Listening to the Experts | Anthony Esolen | Catholic World Report
Catherine of Siena was the most important and influential person in Europe during the latter part of the 14th century. It could not happen now.
When the novelist Sigrid Undset was making her way from atheism to the Catholic faith, her most powerful guide was the Dominican laywoman Saint Catherine of Siena. The central moral insight in Undset’s most renowned works, the trilogy Kristin Lavransdatter and the tetralogy The Master of Hestviken, is that self-love—egotism—is the seedbed of all of the evil in the world, as it crowds out of the heart any room for love of God and neighbor, as weeds choke a garden. It is not an insight that requires a doctorate in philosophy to arrive at. That makes it all the more likely to be true, since the Father, says Jesus, has hidden his truths from the wise and the prudent in this world, and has revealed them unto innocents and fools, whose hearts are not clotted with pride. And no woman in 14th century Italy was more innocent than Catherine of Siena.

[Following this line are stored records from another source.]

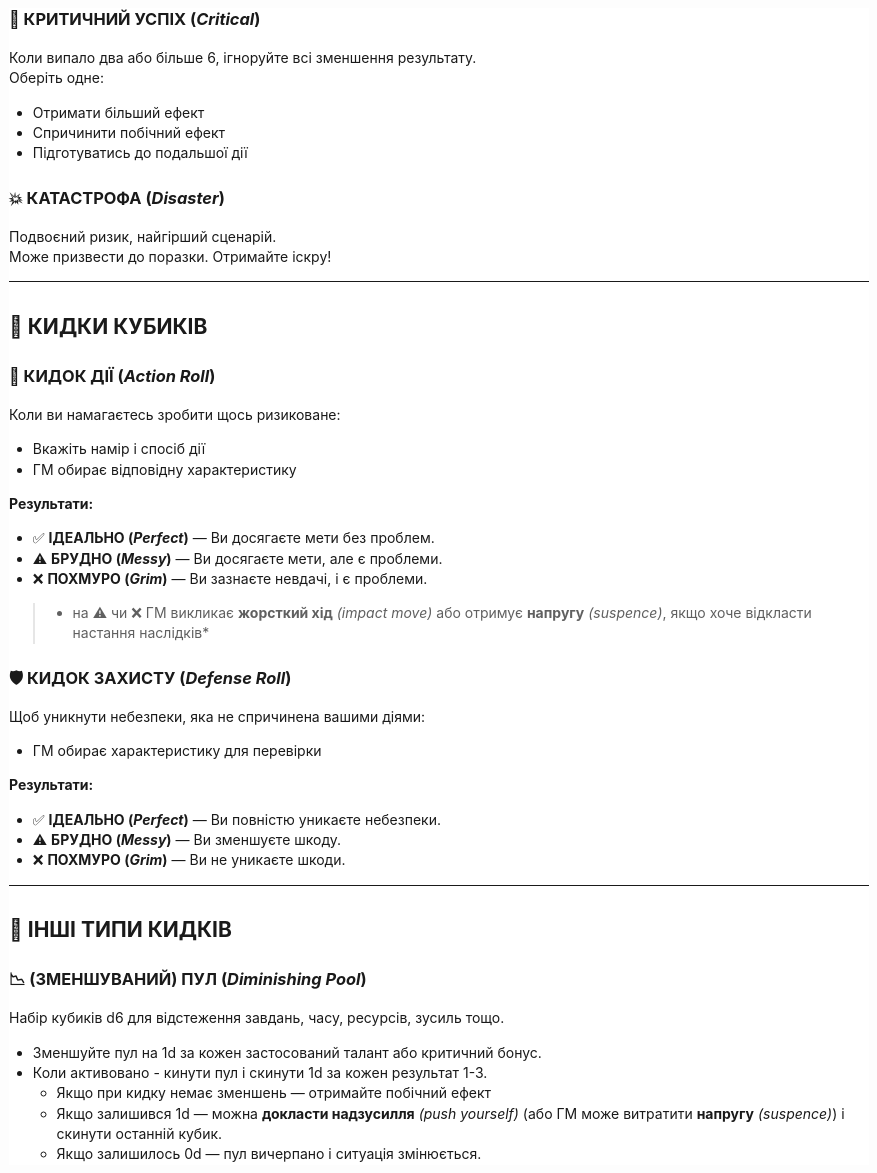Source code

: ### 🌟 КРИТИЧНИЙ УСПІХ (*Critical*)
Коли випало два або більше 6, ігноруйте всі зменшення результату.  
Оберіть одне:
- Отримати більший ефект
- Спричинити побічний ефект
- Підготуватись до подальшої дії

### 💥 КАТАСТРОФА (*Disaster*)
Подвоєний ризик, найгірший сценарій.   
Може призвести до поразки. Отримайте іскру!   

---

## 🎲 **КИДКИ КУБИКІВ**

### 🧭 КИДОК ДІЇ (*Action Roll*)
Коли ви намагаєтесь зробити щось ризиковане:
- Вкажіть намір і спосіб дії
- ГМ обирає відповідну характеристику

**Результати:**
- ✅ **ІДЕАЛЬНО (*Perfect*)** — Ви досягаєте мети без проблем.
- ⚠️ **БРУДНО (*Messy*)** — Ви досягаєте мети, але є проблеми.
- ❌ **ПОХМУРО (*Grim*)** — Ви зазнаєте невдачі, і є проблеми.

> * на ⚠️ чи ❌ ГМ викликає **жорсткий хід** *(impact move)* або отримує **напругу** *(suspence)*, якщо хоче відкласти настання наслідків*

### 🛡️ КИДОК ЗАХИСТУ (*Defense Roll*)
Щоб уникнути небезпеки, яка не спричинена вашими діями:
- ГМ обирає характеристику для перевірки

**Результати:**
- ✅ **ІДЕАЛЬНО (*Perfect*)** — Ви повністю уникаєте небезпеки.
- ⚠️ **БРУДНО (*Messy*)** — Ви зменшуєте шкоду.
- ❌ **ПОХМУРО (*Grim*)** — Ви не уникаєте шкоди.

---

## 🧮 **ІНШІ ТИПИ КИДКІВ**

### 📉 (ЗМЕНШУВАНИЙ) ПУЛ (*Diminishing Pool*)
Набір кубиків d6 для відстеження завдань, часу, ресурсів, зусиль тощо.
- Зменшуйте пул на 1d за кожен застосований талант або критичний бонус.
- Коли активовано - кинути пул і скинути 1d за кожен результат 1-3. 
    - Якщо при кидку немає зменшень — отримайте побічний ефект
    - Якщо залишився 1d — можна **докласти надзусилля** *(push yourself)* (або ГМ може витратити **напругу** *(suspence)*) і скинути останній кубик.
    - Якщо залишилось 0d — пул вичерпано і ситуація змінюється.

Undset’s biography, Catherine of Siena, is a fascinating book, not only for its meticulous account of the life of Saint Catherine, based upon the remarkable memoirs of Blessed Raymond of Capua, Catherine’s long-time confessor and close friend, and upon the hundreds of letters which Catherine dictated to popes, cardinals, bishops, priests, governors, warlords, kinsmen, and friends. What really sets it apart from any hagiography I know of is Undset’s continuing comparison, usually implicit but sometimes bold and clear, of the Middle Ages with our own times. Now, Undset’s greatest novels are set in those same centuries, and she is under no illusion about their waves of cruelty and brutality. Indeed, Catherine was born into a world of bitter strife, the same world against which the aged Dante inveighed. The cities of Italy were economic and military rivals, the pope had moved the Curia to Avignon—across the Rhone from the kingdom of France—and French legates governed the Papal States, earning the hatred of the native Romans. It was a century of ever-shifting military alliances and civil war, with bands of robbers and murderers under mercenaries like Sir John Hawkwood helping to stoke the flames.